N° 974 | du 27 mai 2010 | Numéro épuisé

Faits de société

Le 27 mai 2010

Samu social parisien : l’après grève

Marianne Langlet

Le printemps a été chaud à Emmaüs et au Samu social. Les deux structures ont connu leur première grande grève. Largement médiatisé pour Emmaüs, le mouvement du Samu social est resté beaucoup plus dans l’ombre

Les salariés d’Emmaüs revendiquaient de meilleures conditions de travail, en accord avec la philosophie fondatrice du mouvement. Lancée le 9 mars, la grève a abouti à la signature d’un protocole d’accord le 15 mars. Analyse des pratiques et supervision là où cela manquait encore, lancement d’une expertise par le CHSCT sur les difficultés rencontrées, revalorisation salariale, primes, transformation des CDD en CDI, mise en place d’un service social… Les avancées sont importantes.

A l’inverse, les salariés du Samu social de Paris ont eu bien du mal à se faire entendre. Débutée le 31 mars, leur grève s’est achevée par un protocole le 26 avril. Eux aussi ont obtenu la transformation des CDD en CDI, une petite revalorisation salariale, le paiement des heures supplémentaires, des primes, la mise en place d’un CHSCT, d’un service de médecine du travail, d’une cellule de soutien psychologique… Quelques avancées après de longs jours d’attente. La direction est restée près de quinze jours sourde à la grève. Elle touchait pourtant la plate-forme du 115, les maraudes, les deux centres d’hébergement d’urgence, les lits infirmiers… La médiatisation a également été beaucoup moins importante que pour Emmaüs. TF1 a même avoué en off aux grévistes que le sujet ne passerait pas. Politiquement trop sensible ? Impossible de révéler à la société l’envers du décor ?

Il est vrai que le Samu social est notre bonne conscience. En appelant le 115, nous pensons que l’homme qui dort au coin de notre rue sera mis à l’abri. Difficile d’apprendre que les salariés, souvent vacataires, sont mal payés : 1190 € net pour une animatrice de nuit, 1150 € pour un permanencier de jour ; qu’il n’y a pas de CHSCT, de convention collective, de possibilités de formation, de supervision, d’analyses des pratiques ; que l’un des deux centres d’accueil d’urgence est dans un état d’insalubrité extrême. Le bâtiment du centre Yves-Garel est en effet soumis depuis 2001 à un avis de démolition… « Nous avions tout : les fourmis, les cafards, les souris et depuis quelques mois cela devient invivable à cause d’une invasion de gros rats », témoigne Miren Béhaxétéguy, animatrice dans ce centre. Fils électriques qui pendent partout, chambres inondées quand il pleut, escaliers pourris… Comment ce centre peut-il accueillir des personnes dans ces conditions depuis près de dix ans ?

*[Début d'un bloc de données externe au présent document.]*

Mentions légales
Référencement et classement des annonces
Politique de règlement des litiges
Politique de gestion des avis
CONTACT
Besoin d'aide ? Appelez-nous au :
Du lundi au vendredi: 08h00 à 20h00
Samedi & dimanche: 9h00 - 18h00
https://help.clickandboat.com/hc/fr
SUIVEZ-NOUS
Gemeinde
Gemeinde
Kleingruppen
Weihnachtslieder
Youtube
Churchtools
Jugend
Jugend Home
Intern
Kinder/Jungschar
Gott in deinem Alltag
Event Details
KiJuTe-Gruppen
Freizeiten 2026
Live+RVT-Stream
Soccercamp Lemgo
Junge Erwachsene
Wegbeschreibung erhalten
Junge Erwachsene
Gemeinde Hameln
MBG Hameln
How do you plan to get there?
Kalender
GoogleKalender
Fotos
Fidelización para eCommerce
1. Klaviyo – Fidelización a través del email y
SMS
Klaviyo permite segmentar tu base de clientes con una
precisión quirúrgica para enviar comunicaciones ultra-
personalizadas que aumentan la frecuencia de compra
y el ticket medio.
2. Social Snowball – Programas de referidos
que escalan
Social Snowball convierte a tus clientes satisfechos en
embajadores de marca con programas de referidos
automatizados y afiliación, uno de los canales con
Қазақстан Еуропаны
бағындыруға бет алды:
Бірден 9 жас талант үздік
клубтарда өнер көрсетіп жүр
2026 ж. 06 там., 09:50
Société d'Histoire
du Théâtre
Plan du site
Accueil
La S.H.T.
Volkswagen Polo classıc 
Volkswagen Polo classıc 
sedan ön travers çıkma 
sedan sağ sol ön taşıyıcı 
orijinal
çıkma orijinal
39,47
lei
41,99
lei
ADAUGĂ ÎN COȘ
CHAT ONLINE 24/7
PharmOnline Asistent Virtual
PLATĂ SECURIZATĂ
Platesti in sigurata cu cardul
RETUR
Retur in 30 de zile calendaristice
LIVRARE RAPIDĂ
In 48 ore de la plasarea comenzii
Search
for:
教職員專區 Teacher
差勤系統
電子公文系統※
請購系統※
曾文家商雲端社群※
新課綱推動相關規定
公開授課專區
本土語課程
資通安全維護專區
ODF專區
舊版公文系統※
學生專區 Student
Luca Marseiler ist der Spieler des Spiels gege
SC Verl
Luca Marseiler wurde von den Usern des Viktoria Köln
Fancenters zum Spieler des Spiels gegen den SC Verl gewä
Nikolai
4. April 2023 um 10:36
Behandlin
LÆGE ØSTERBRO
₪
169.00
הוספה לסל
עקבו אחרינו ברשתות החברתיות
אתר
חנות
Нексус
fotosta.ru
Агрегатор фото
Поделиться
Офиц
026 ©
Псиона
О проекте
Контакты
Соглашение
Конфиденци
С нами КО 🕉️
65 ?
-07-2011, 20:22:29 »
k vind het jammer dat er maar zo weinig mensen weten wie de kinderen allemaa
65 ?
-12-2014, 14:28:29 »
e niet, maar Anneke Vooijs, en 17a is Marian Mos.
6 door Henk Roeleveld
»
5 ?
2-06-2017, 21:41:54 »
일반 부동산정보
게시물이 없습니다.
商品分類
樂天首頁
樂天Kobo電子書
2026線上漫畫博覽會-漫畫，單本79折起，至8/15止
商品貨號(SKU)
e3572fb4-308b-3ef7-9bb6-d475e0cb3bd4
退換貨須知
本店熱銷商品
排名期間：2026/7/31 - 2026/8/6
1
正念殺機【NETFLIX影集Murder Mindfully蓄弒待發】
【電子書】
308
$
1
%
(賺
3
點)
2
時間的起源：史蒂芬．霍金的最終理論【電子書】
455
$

Le Samu social a un statut particulier : c’est un groupement d’intérêt public (GIP) depuis sa création en 1993. Or, ce statut est, en principe, destiné aux structures temporaires, expérimentales, censées – en cas de succès – être pérennisées. L’inspection du travail, sollicitée par les salariés d’Yves-Garel, a refusé d’intervenir en raison de ce statut. Absence de convention collective, impossibilité de CDI, le GIP est un no man’s land du code du travail. Les avancées obtenues par les grévistes pourront donc toutes être effacées à la fin du GIP, en décembre 2011. Sera-t-il permis au Samu social de relancer un nouveau GIP ? Les salariés espèrent bien que non. Un vœu voté au Conseil de Paris du 10 mai, présenté par le PCF, le PG et les Verts, soulevait, entre autre, la question du changement de statut pour le Samu social.

En attendant, les salariés ont repris le travail. Pour les SDF, rien n’a bougé. En toute illégalité, la direction a remplacé les grévistes par des bénévoles et des vacataires. Désormais, elle pénalise les vacataires grévistes. L’un d’eux, dont les vacations représentaient un plein-temps depuis plusieurs mois, n’a reçu que 20 heures pour le mois de mai.